3. de S" órganos, evolucionando hacia la diferenciación glomerular, y en más centrado en glomérulos
maduros.Tinciones con anticuerpos persistentes muestra bajos nivelesWT1 de proteína en los podocitos
maduros de los glomérulos,WT1 pero los niveles de ARN son aparentemente por debajo del nivel dela
detección por hibridación in situ.Notablemente, el análisisde expresión amphiregulin era prácticamente super-
imposible en la de WT1.Ambas técnicas de inmunohistoquímica (Figura4B) y el ARN de hibridación in situ
(Figura 4D) demostrado altos niveles de expresión condensada en células blastelasde la LMA, en forma de
cuerpos S, y de los podocitos de diferenciación de glomérulos esté en funcionamiento.Los bajos niveles de
ARNm se amphiregulinTambién señaló en la maduración de los glomérulos por el ARN en la hibridación in
situ. Así, la precisión temporal y espacial especificada de WT1 y la expresión de amphiregulin en los riñones
son compatibles con un desarrollo regulado diferenciación vía.

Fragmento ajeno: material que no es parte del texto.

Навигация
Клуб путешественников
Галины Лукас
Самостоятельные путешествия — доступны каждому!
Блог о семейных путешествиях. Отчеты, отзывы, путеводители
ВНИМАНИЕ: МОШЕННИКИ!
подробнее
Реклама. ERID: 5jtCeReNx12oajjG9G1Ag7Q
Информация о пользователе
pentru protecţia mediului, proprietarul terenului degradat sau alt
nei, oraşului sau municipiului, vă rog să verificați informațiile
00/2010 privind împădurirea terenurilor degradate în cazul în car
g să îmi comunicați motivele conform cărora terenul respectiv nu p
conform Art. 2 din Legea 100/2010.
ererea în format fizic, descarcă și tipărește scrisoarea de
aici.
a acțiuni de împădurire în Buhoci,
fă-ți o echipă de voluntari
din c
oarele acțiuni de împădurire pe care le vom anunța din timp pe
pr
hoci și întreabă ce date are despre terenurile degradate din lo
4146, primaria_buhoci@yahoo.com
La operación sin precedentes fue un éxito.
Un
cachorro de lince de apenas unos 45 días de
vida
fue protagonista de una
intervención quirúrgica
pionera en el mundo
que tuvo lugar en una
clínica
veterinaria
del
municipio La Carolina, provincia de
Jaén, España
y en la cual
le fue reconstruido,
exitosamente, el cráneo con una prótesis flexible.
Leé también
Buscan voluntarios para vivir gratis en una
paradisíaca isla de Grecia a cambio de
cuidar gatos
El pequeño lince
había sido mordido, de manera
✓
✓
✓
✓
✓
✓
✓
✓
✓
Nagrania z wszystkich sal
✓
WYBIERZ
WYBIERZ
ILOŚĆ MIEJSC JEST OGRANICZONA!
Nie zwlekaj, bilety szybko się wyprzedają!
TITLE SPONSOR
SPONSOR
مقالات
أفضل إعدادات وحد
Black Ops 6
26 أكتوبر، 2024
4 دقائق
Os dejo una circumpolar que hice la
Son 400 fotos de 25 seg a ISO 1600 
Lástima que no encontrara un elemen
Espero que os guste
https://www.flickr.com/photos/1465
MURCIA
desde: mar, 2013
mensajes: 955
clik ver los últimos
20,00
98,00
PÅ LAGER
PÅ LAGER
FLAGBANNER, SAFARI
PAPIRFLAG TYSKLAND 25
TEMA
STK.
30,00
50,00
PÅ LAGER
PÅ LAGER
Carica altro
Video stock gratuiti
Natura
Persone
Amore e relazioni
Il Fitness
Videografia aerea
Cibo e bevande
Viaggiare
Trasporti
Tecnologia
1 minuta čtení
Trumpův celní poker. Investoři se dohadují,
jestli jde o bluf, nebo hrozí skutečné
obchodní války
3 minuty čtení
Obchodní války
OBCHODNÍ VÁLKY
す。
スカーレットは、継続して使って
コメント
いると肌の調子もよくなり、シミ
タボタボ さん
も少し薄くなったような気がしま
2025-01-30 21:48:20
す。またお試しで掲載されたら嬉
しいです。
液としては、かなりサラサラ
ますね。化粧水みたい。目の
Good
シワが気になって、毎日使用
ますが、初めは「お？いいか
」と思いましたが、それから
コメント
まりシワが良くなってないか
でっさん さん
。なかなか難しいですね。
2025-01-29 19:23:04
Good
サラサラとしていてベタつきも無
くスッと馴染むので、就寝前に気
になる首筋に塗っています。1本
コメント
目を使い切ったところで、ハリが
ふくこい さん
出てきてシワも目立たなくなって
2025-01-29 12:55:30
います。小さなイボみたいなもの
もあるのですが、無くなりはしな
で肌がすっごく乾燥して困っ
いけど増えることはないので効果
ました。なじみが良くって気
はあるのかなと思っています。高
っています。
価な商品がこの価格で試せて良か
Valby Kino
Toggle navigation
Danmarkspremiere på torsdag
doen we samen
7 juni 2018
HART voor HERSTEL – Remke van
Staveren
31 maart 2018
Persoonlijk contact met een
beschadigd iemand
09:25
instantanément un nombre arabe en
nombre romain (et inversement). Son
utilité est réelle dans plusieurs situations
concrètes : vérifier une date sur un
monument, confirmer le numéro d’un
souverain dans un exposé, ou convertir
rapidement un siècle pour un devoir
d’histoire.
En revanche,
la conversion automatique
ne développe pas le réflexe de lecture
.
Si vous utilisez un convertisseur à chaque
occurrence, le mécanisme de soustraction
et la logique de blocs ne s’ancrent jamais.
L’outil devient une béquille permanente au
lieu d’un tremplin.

La inducción de la yema ureteral ramificación en los riñones. Cultivos de órganos por Amphiregulin
La progresión de las estructuras de desarrollo que llevade la organogénesis renal es compleja, lo que refleja a
principios de las señales de la definición y reproductiva de las células epiteliales mesenquimales, así como los
estímulos posteriores que conducen a celularesdiferenciación y la proliferación (Davies, 1996).El ex-patrón de
presión de ambos WT1 y amphiregulin sugiereposibles contribuciones a ambos en las etapas del desarrollo.Sin
embargo, el fracaso del desarrollo en los riñonesWT1 ratones nulos refleja la primera etapa de diferenciación
renal, donde los niveles bajos de expresión en WT1. Las célulasblásticas parecen ser esenciales para la
inducción recíproca de señales entre yema ureteral e indiferenciado y para la supervivencia del mismo
blastema mesenquimatoso.Para examinar el potencial contribución de Amphiregulin, hemos utilizadoun corto
plazo de órganos in vitro en cultivos de ensayo que se hautilizado para modelar las primeras etapas de
diferenciación renal.Indiferenciado meta-riñón rudimentos néfricos fueron aislados desde el primer día
11,5embriones de ratón, una etapa de desarrollo que permitea disección del mesénquima que rodea una sola
Ureramateric brote.Estas se sembraron en nitrocelulosafiltros y se les permite diferenciar in vitro en
presenciao ausencia de Amphiregulinrecombinante.Como era de esperarrudimentos del riñón desarrollado una
red de ramificaciones tubules asociados con la condensación de células del mesénquima.La adición de
Amphiregulin purificado al órgano ademostrado un aumento de la dosis-dependiente en ureterayema de
ramificación de casi 2 veces en comparación con los controles (Figura 5). La magnitud y la dosis de la
integridad de este efecto en este, altamente reproduciblesen el ensayo de cal es muy significativa y
comparable a la adición exógena al observar las células glialesfactor (GDNF), de crecimiento
derivadoneurotróficoconocido por ser un mediador primario de la invasión yema ureteraly la ramificación.
CONCLUSIONES:
Un fragmento genómico que contenía el promotor amphiregulin conocidos se activó 20 - a 25 veces
porWT1 (KTS), pero no la WT1 (KTS)
La progresión de las estructuras de desarrollo que lleva de la organogénesis renal es compleja, lo que
refleja a principios de las señales de la definición y reproductiva de las células epiteliales mesenquimales,
así como los estímulos posteriores que conducen a celulares diferenciación y la proliferación (Davies,
1996).El ex-patrón de presión de ambos WT1 y amphiregulin sugiere posibles contribuciones a ambos en
las etapas del desarrollo.
El papel fundamental de WT1 durante el desarrollo del riñón se refleja en su patrón altamente restringido
de expresión.
También se observó que el sitio CRE muestra un cierto nivel de WT1 (KTS).